Configuring single sign-on (SSO) authentication

AppScan 360° supports single sign-on (SSO) through OpenID Connect (OIDC). This allows enterprises to integrate AppScan 360° with identity providers (IdPs) such as Okta or Keycloak, thus allowing users to log in with corporate credentials.

Registering with identity providers

To set up Okta for AppScan 360°:

  • Register AppScan 360° as an OIDC application.

  • Configure redirect URIs.

  • Copy the client ID and secret for use in setup in AppScan 360°.

To set up Keycloak forAppScan 360°:

  • Create a Realm with confidential client.

  • Validate redirect URIs.

  • Validate post logout redirect URIs, web origins, and enable OIDC standard flows.

  • Note the authorization endpoint, client ID, and secret for use in setup in AppScan 360°.
    Note: Users can use Keycloak for SSO that includes integration with LDAP.

Configuring single sign-on in AppScan 360°

To configure AppScan 360° to use single sign-on:
  1. Log in to AppScan 360° as an administrator.
  2. Go to Settings > Authentication.
  3. Select SSO as the authentication method.
  4. Specify identity provider details as follows:
    Field Description
    Authorization endpoint The OIDC authorization/discovery endpoint URL of your identity provider.
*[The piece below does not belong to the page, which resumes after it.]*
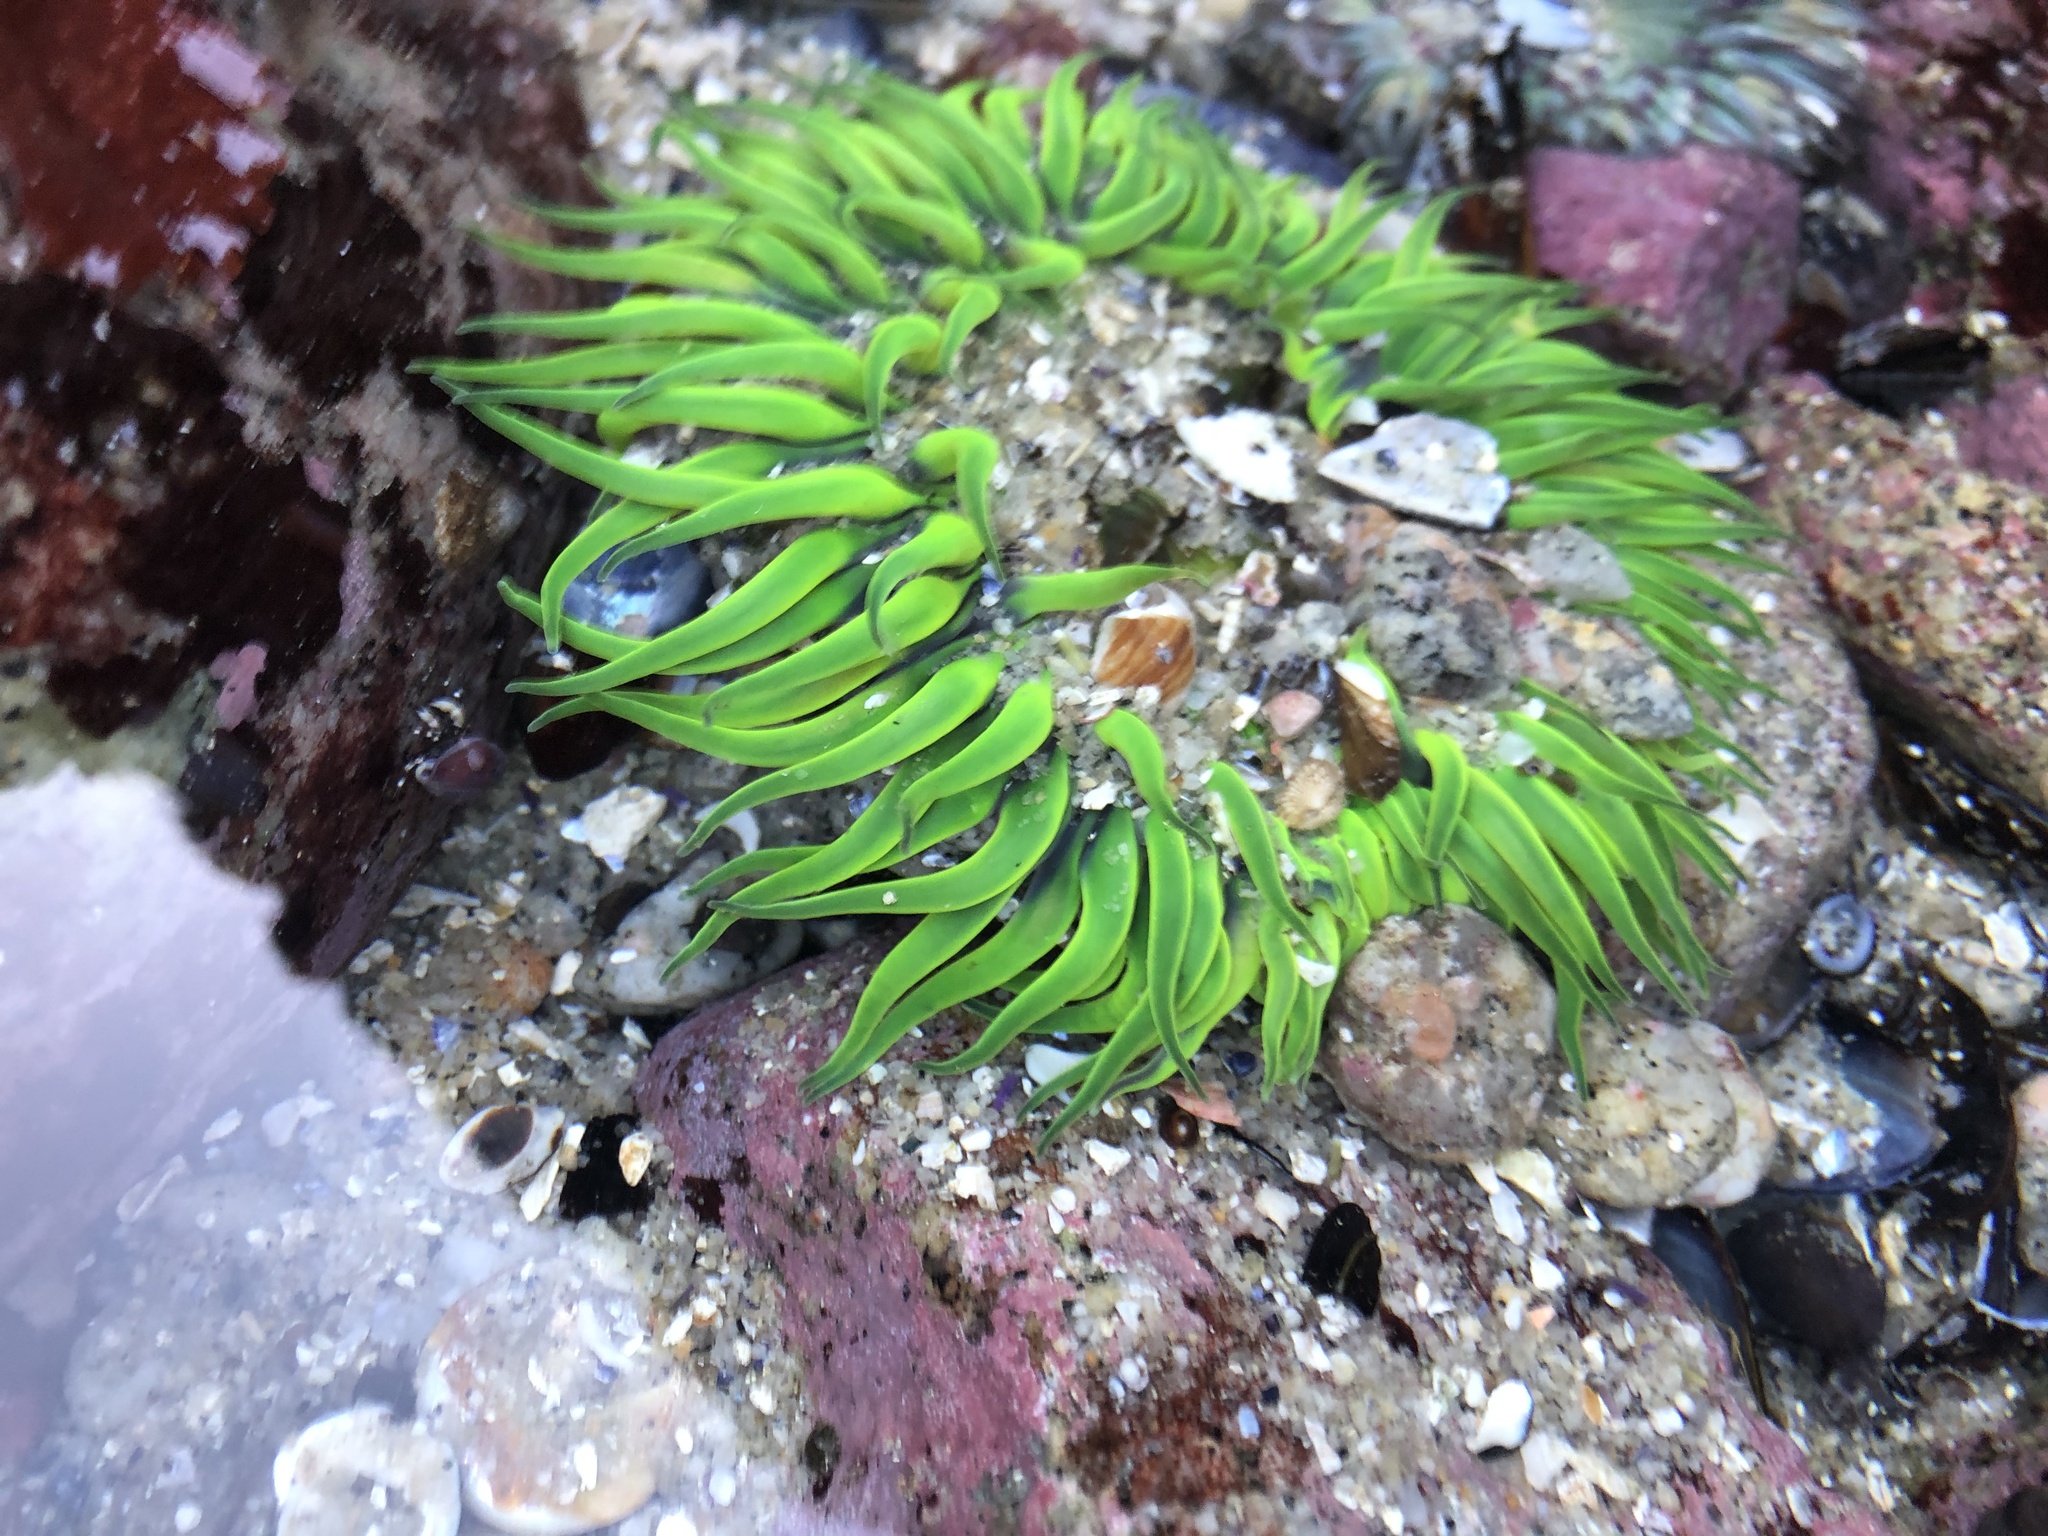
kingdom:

For example, https://idp-domain/.well-known/openid-configuration.
    Client ID Unique identifier assigned to AppScan 360° when registered as a client application in your identity provider.
    Client secret Secret key issued by the identity provider for secure communication with AppScan 360°.
  5. Select onboarding mode:
    • Manual – Users must be invited by an Administrator using Access Management → Users.
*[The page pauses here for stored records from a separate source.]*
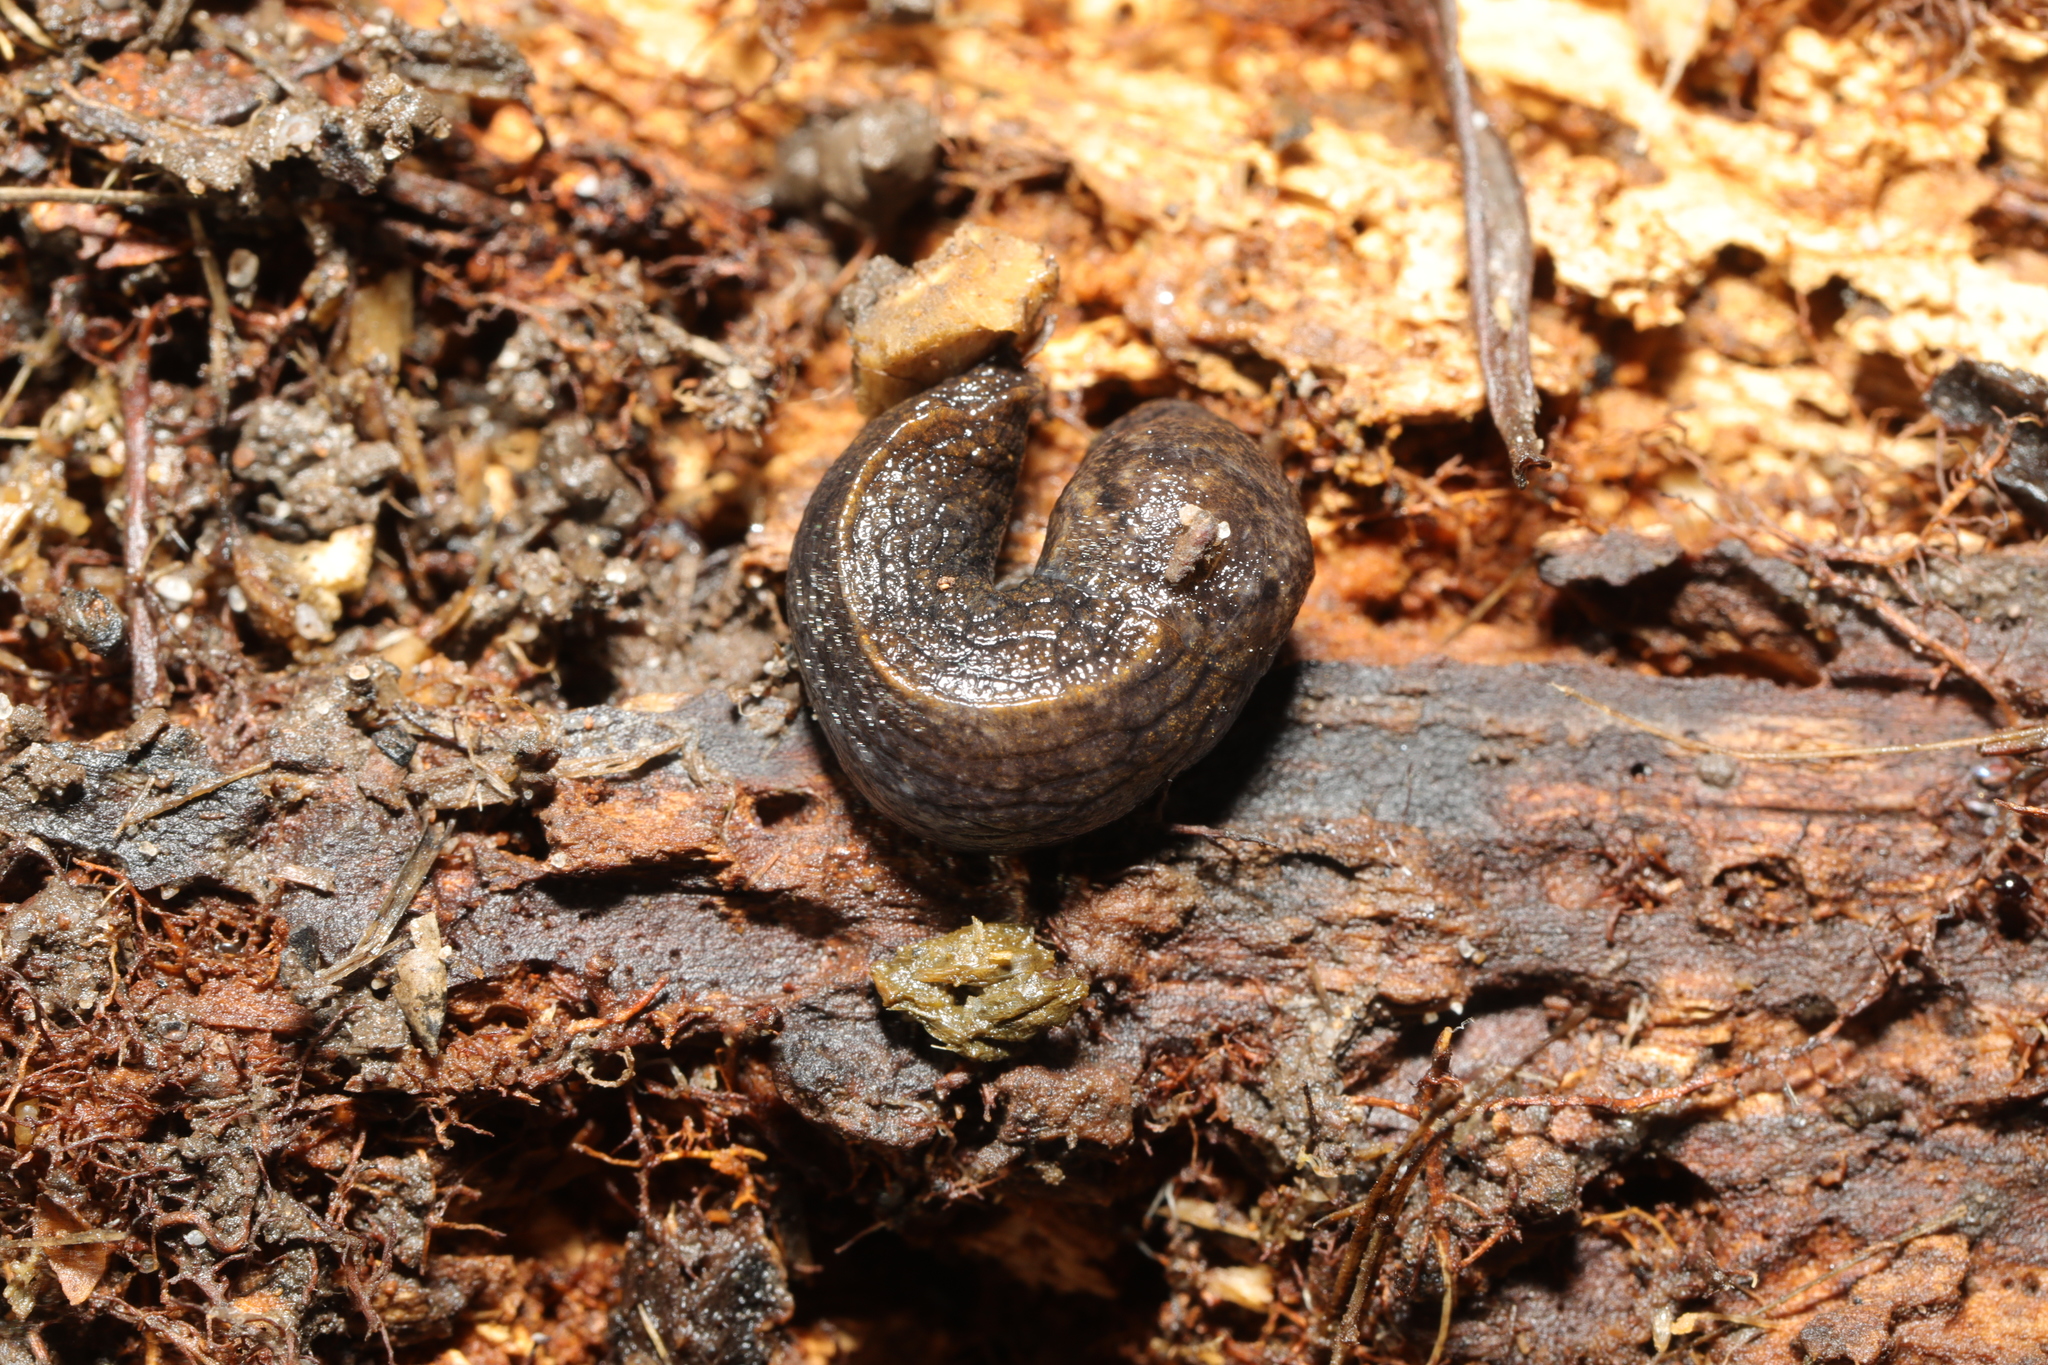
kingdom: Animalia
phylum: Mollusca
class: Gastropoda
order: Stylommatophora
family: Milacidae
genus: Tandonia
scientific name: Tandonia budapestensis
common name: Budapest slug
      When a user's email is added during manual onboarding, the current validation from AppScan 360° is not present to check whether it is a valid email ID.

    • Auto – Any valid identity provider user who logs in is automatically added to AppScan 360°.

      Choose Auto only if all identity provider users are able to access AppScan 360°.

  6. Click Test connection to validate the setup.
  7. Click Save before exiting the screen.

User login workflow

Once configured, users experience single sign-on as follows:
  1. From the AppScan 360° login page, user click Login with SSO.

    AppScan 360° redirects to identity provider login.

  2. At the identity provider login, user enters appropriate organization credentials.

    Upon successful login, user is redirected back to AppScan 360°.

Configuring LDAP authentication

AppScan 360° supports authentication through LDAP (Lightweight Directory Access Protocol). You can integrate with either Active Directory or Domino LDAP by configuring the appropriate provider type. This allows users to log in with their enterprise directory credentials.

Configuring LDAP in AppScan 360°

To configure AppScan 360° to use single sign-on:
  1. Log in to AppScan 360° as an administrator.
  2. Go to Settings > Authentication.
  3. Select LDAP as the authentication method.
  4. From the LDAP provider type list, choose either Active Directory or Domino LDAP.
  5. Specify details as follows:
    Field Description
    Domain Domain name (for Active Directory) or directory root domain
    Target OU Organizational Unit or Base DN path used to search for users
    Username/password Service account credentials used for LDAP binding
    Enable SSL Enable or disable secure LDAP (LDAPS)
  6. Select onboarding mode:
    • Manual – Users must be invited by an Administrator using Access Management → Users.

      When a user's email is added during manual onboarding, the current validation from AppScan 360° is not present to check whether it is a valid email ID.

    • Auto – Any valid identity provider user who logs in is automatically added to AppScan 360°.

      Choose Auto only if all identity provider users are able to access AppScan 360°.

  7. Click Test connection to validate the setup.
  8. Click Save before exiting the screen.
Note: As of version 2.0.0 , AppScan 360° supports authentication of users from multiple Active Directory domains (in the same Active Directory Forest).